• _TASK BRIEF_
Print every line of text in the listing below without changing a single character. Leave the pictures out of your answer.

(Excerpts from a dataset)
----
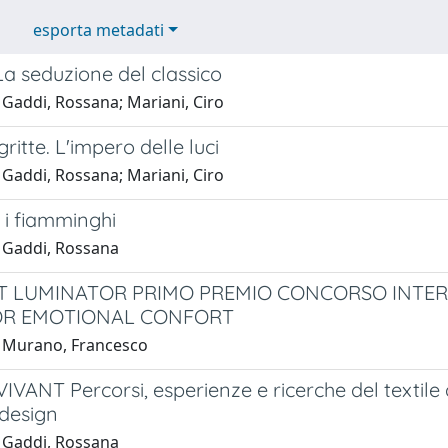
esporta metadati
La seduzione del classico
 Gaddi, Rossana; Mariani, Ciro
itte. L'impero delle luci
 Gaddi, Rossana; Mariani, Ciro
 i fiamminghi
 Gaddi, Rossana
T LUMINATOR PRIMO PREMIO CONCORSO INTE
OR EMOTIONAL CONFORT
 Murano, Francesco
IVANT Percorsi, esperienze e ricerche del textil
 design
 Gaddi, Rossana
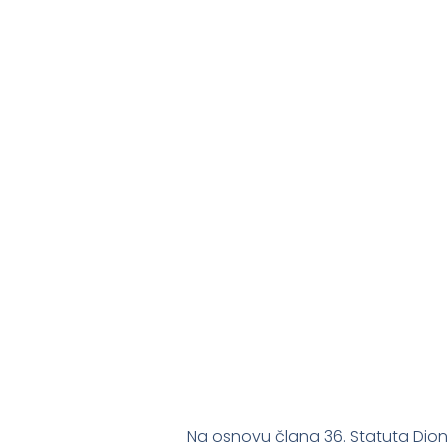
Na osnovu člana 36. Statuta Dion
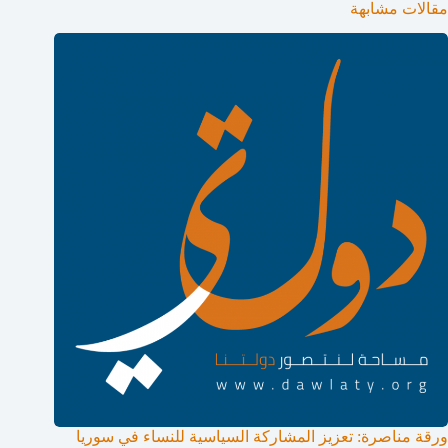
مقالات مشابهة
ورقة مناصرة: تعزيز المشاركة السياسية للنساء في سوريا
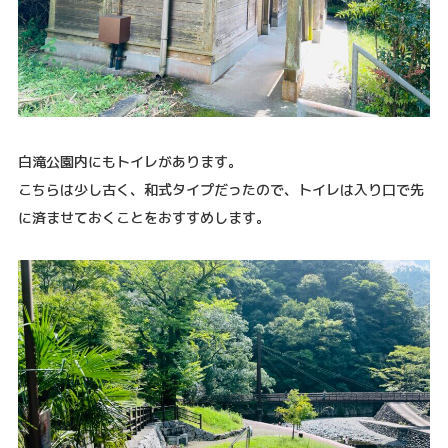
白滝公園内にもトイレがあります。
こちらは少し古く、和式タイプだったので、トイレは入り口で先
に済ませておくことをおすすめします。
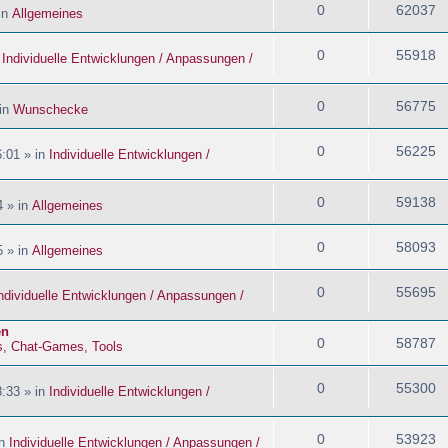
0
62037
in
Allgemeines
0
55918
n
Individuelle Entwicklungen / Anpassungen /
0
56775
 in
Wunschecke
0
56225
:01 » in
Individuelle Entwicklungen /
0
59138
4 » in
Allgemeines
0
58093
5 » in
Allgemeines
0
55695
ndividuelle Entwicklungen / Anpassungen /
en
0
58787
s, Chat-Games, Tools
0
55300
:33 » in
Individuelle Entwicklungen /
0
53923
in
Individuelle Entwicklungen / Anpassungen /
----
• _EXERCISE RESPONSE_
esporta metadati
La seduzione del classico
 Gaddi, Rossana; Mariani, Ciro
itte. L'impero delle luci
 Gaddi, Rossana; Mariani, Ciro
 i fiamminghi
 Gaddi, Rossana
T LUMINATOR PRIMO PREMIO CONCORSO INTE
OR EMOTIONAL CONFORT
 Murano, Francesco
IVANT Percorsi, esperienze e ricerche del textil
 design
 Gaddi, Rossana
Na osnovu člana 36. Statuta Dion
مقالات مشابهة
ورقة مناصرة: تعزيز المشاركة السياسية للنساء في سوريا
白滝公園内にもトイレがあります。
こちらは少し古く、和式タイプだったので、トイレは入り口で先
に済ませておくことをおすすめします。
0
62037
in
Allgemeines
0
55918
n
Individuelle Entwicklungen / Anpassungen /
0
56775
 in
Wunschecke
0
56225
:01 » in
Individuelle Entwicklungen /
0
59138
4 » in
Allgemeines
0
58093
5 » in
Allgemeines
0
55695
ndividuelle Entwicklungen / Anpassungen /
en
0
58787
s, Chat-Games, Tools
0
55300
:33 » in
Individuelle Entwicklungen /
0
53923
in
Individuelle Entwicklungen / Anpassungen /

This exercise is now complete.